Perhaps the best Lock Haven High wrestler - and one of the best at that level in U.S. history - was Mike "Bobcat" Johnson, who went 84-0 in the late 1950s and early 1960s, won the state title four years running, and never was taken down.
"That's incredible," said Elling. "It's like a football team that no one ever scored on." More recently, in 2010, Central Mountain, annually ranked among the nation's best, won the Pennsylvania AAA championship. Its twin stars, Andrew and Dylan Alton, now starring for Sanderson at Penn State, were a combined 90-0 on the season.

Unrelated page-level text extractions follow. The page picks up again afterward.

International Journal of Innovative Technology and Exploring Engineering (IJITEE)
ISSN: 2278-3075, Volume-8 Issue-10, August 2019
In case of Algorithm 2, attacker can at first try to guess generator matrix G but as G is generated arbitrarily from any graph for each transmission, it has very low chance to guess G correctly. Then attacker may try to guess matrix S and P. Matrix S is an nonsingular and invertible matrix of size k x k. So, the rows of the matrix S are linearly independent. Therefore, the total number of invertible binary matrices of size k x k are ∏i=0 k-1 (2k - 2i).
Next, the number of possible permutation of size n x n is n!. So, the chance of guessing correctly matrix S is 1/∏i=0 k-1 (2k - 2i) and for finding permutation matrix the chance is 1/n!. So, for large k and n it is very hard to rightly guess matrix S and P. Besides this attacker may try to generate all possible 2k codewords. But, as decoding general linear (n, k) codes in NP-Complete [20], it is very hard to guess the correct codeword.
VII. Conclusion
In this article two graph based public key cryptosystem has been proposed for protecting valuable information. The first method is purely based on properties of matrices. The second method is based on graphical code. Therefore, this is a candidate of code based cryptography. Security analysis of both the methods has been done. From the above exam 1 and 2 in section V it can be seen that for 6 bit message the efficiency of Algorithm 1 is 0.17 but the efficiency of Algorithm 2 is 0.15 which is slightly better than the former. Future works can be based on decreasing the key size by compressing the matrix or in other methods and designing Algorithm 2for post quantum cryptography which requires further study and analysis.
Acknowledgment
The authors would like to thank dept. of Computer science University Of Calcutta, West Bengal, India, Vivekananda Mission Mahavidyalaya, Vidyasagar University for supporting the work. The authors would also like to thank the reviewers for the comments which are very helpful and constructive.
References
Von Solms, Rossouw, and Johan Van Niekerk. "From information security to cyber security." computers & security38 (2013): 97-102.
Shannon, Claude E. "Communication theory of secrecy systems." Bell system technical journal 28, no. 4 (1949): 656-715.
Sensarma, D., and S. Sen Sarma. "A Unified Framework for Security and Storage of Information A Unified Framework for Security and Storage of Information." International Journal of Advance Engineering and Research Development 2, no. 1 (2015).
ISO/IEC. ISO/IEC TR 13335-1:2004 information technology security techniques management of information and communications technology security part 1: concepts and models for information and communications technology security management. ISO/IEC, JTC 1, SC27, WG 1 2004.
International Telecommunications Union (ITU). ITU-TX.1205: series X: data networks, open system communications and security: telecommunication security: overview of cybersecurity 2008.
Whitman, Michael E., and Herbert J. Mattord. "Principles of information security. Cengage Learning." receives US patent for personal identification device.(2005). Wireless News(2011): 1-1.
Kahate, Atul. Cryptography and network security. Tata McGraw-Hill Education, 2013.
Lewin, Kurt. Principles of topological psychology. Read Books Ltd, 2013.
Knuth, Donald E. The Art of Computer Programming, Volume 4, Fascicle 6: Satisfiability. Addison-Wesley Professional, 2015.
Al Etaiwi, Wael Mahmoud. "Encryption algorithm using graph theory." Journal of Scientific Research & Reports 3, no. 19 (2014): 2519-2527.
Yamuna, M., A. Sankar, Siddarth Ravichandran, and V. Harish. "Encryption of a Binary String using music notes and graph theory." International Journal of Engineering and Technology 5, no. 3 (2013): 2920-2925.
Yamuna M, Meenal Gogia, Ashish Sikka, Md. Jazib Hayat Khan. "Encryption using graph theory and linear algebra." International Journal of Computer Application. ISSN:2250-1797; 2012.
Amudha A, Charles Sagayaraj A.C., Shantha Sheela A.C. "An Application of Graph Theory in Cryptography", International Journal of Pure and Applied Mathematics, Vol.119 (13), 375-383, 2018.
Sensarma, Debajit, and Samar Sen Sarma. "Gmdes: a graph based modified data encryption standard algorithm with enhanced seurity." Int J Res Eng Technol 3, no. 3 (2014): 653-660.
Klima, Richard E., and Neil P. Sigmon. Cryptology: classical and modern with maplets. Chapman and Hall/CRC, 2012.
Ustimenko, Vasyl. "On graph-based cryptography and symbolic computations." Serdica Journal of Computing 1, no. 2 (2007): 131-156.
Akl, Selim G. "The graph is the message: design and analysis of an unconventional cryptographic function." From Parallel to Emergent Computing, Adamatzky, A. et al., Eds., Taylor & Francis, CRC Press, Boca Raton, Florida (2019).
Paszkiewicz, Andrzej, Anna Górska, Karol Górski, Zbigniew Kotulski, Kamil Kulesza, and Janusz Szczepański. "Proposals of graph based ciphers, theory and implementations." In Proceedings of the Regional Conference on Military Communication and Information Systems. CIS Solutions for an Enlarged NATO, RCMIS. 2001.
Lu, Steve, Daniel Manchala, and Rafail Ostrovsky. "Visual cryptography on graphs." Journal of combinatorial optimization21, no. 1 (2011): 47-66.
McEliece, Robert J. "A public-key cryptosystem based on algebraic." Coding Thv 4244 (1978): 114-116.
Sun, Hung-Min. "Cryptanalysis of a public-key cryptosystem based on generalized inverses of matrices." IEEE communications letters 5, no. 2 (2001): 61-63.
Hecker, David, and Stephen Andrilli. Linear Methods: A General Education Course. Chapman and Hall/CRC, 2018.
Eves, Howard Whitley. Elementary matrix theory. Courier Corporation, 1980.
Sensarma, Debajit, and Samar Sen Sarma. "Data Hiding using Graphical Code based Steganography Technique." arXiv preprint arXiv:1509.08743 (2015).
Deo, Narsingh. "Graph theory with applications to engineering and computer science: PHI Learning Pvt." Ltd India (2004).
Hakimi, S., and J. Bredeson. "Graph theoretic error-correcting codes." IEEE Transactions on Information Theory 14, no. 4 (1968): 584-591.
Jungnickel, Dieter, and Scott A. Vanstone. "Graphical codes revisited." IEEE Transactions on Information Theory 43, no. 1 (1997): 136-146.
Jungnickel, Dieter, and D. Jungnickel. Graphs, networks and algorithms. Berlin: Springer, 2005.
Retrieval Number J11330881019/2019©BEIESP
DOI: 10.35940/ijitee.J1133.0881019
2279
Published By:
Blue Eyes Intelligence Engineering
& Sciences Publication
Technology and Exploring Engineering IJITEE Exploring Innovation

In the Mat-Town USA Wrestling Club, located in a building along the Susquehanna River that Piper Aircraft abandoned when it moved production to Florida in 1984, is a premier training academy. Founded by ex-Lock Haven University coach Neil Turner, the facility has more than 6,000 square feet of mats and a faculty of the region's top coaches.
"Wrestling is so important in our area," said Mat-Town board member Carl Poff, "and with Coach Turner coming back here and starting a club, it's been fantastic."
If you want to know more about Lock Haven wrestling, just ask Elling, who lives on a quiet residential street near the western edge of the city's downtown.
He is a color analyst on WBPZ's wrestling broadcasts, operates a Pennsylvania high school wrestling website - www.pawrsl.com - and annually publishes the Pennsylvania Wrestling Handbook.
He writes for several national publications and his house is filled with yellowed newspaper clippings, memorabilia, and photos of him posing with such legendary figures as Davis and Dan Gable.
Elling is so passionate about the sport that, at his own expense, he created an extensive set of trading cards, "Legends of Pennsylvania Wrestling," with black-and-white photos of historic grapplers on one side, their schools and accomplishments on the other.
"I just wanted to put it on an equal footing with sports like baseball and football," he said about his card idea. "It's just a great sport. You have to anticipate your opponent's next move. It's a chess match. That's a good way to describe it.
"When you see a great like Gray Simons wrestle, you realize that for his opponents, it's like trying to catch fog."

Wrestling history

Wrestling is an ancient sport, and Pennsylvanians have been wrestling in some form or another since pre-colonial times. In establishing the state's first college, Benjamin Franklin urged that wrestling be an integral part of what became the University of Pennsylvania.
"To keep them in health and to strengthen and render active their bodies they [should] be frequently exercised in running, leaping, wrestling, and swimming," Franklin wrote.
Before there was an NCAA, the Amateur Athletic Union conducted national tournaments, though the participants tended to be only elite Eastern schools. In 1895, a Penn wrestler, Winchester Osgood, took the heavyweight (158 pounds and up) crown at the first AAU tourney, hosted by the Quakers in Weightman Hall.
Sheridan, who would coach Lehigh's wrestlers for 41 years, nurtured a generation of future coaches at his clinic in the Poconos. His reputation was such that tiny Lehigh hosted four NCAA tournaments, finishing second in 1938.
It wasn't until the late 1920s and early 1930s that high school and college wrestling boomed, especially in Pennsylvania, Oklahoma, and Iowa.
Oklahoma A&M (later Oklahoma State) won the initial NCAA event in 1928 and 33 more since. Iowa is next with 23 national titles. Only five schools from beyond Oklahoma and Iowa have ever won the NCAA team title. Penn State was the winner in 1953.
"Penn State, Lehigh, and the other [Pennsylvania] schools have had lots of individual champions, but for whatever reason they don't seem to be as deep as the Iowa and Oklahoma schools," Elling said.
"But overall, it's hard to top Pennsylvania wrestling."